しかし、憲法と一緒に採択されることになるヴァージニアの人権宣言の草案についての審議の段になって、マディソンは政治的デビューを果たすことになる。それは、マイナーな語句の修正の提案のようにもみえたが、実は人間の歴史にとってとてつもなく大きな意味をもつ貢献であった。彼は、世界ではじめて、信教の自由を人間の権利として認めさせたのである。
この人権宣言の草案も、憲法草案と同じく、メイスンがほとんど起草したものであった。当時、ヴァージニアではアングリカンというキリスト教の宗派が、州の正統な宗教として確立していた。そこで、メイスンの草案では、「すべての人々は、良心が命ずるところに従って宗教的活動をするうえで、完全な寛容を甘受する(all men should enjoy the fullest toleration in the exercise of religion, according to the dictates of conscience)」となっていた。つまり、それは、アングリカン以外の宗教を信じていたとしても、なにも妨害や迫害をうけないことを保障する、という内容だったのである。
しかし、マディソンは、これでは信教の自由は、国家(州)が保障するもの、すなわち特権に過ぎないではないか、と考えた。そうではない、信教の自由は、人間が生来もつ権利でなければならない、そこで、彼は次のような表現を提案するのである。「すべての人々は、等しく、自由に宗教的活動することを権利としてもつ(all men are equally entitled to the free exercise of religion)」。
当時、これほどまでに信教の自由についてリベラルな態度を厳格に確立した州はほかになかった。このマディソンの貢献は、「われわれの市民としての権利が、宗教に関するわれわれの意見に基づくものでないのは、そうした権利が物理学や幾何学に関するわれわれの意見に基づくものでないのと同じである(our civil rights have no dependence on our religious opinions, any more than our opinions in physics or geometry)」という有名なフレーズで知られる、ジェファーソン起草によるヴァージニア信教自由法へと受け継がれていく。そして、それがアメリカの連邦憲法の修正第一条に組み込まれていったのである。

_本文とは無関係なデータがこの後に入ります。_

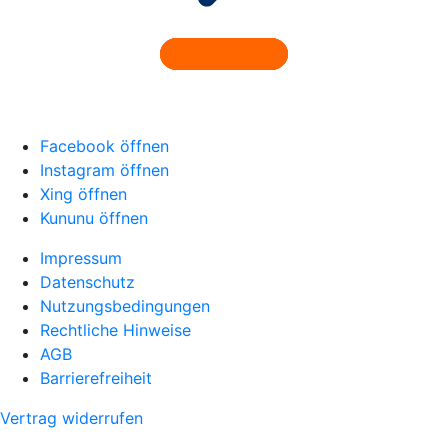
Facebook öffnen
Instagram öffnen
Xing öffnen
Kununu öffnen
Impressum
Datenschutz
Nutzungsbedingungen
Rechtliche Hinweise
AGB
Barrierefreiheit
Vertrag widerrufen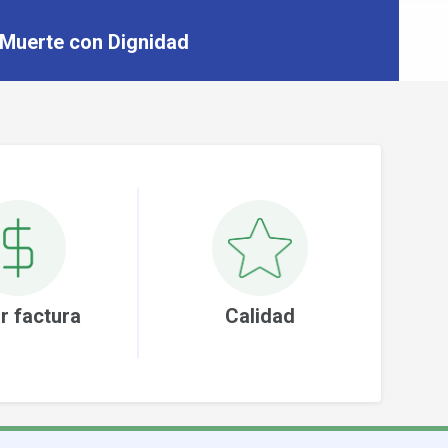
 Muerte con Dignidad
r factura
Calidad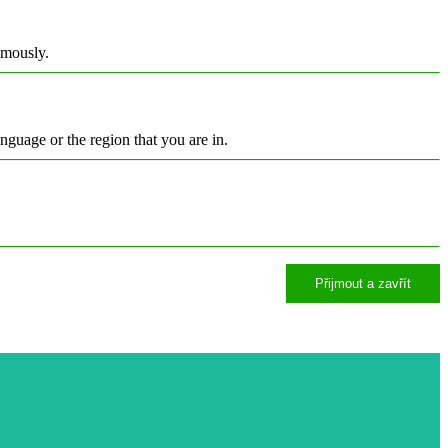
ymously.
nguage or the region that you are in.
Přijmout a zavřít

さて、前に「道路標識の謎」というタイトルで書いたことと関連するが、日本の憲法では、「第二十条【信教の自由、国の宗教活動の禁止】信教の自由は、何人に対してもこれを保障する」というように書かれている。もしマディソンが生きていたら、そしてこの憲法草案を作ったのがアメリカ人たちであると知ったら、何というだろうか、ボクにはとっても興味のあるところである。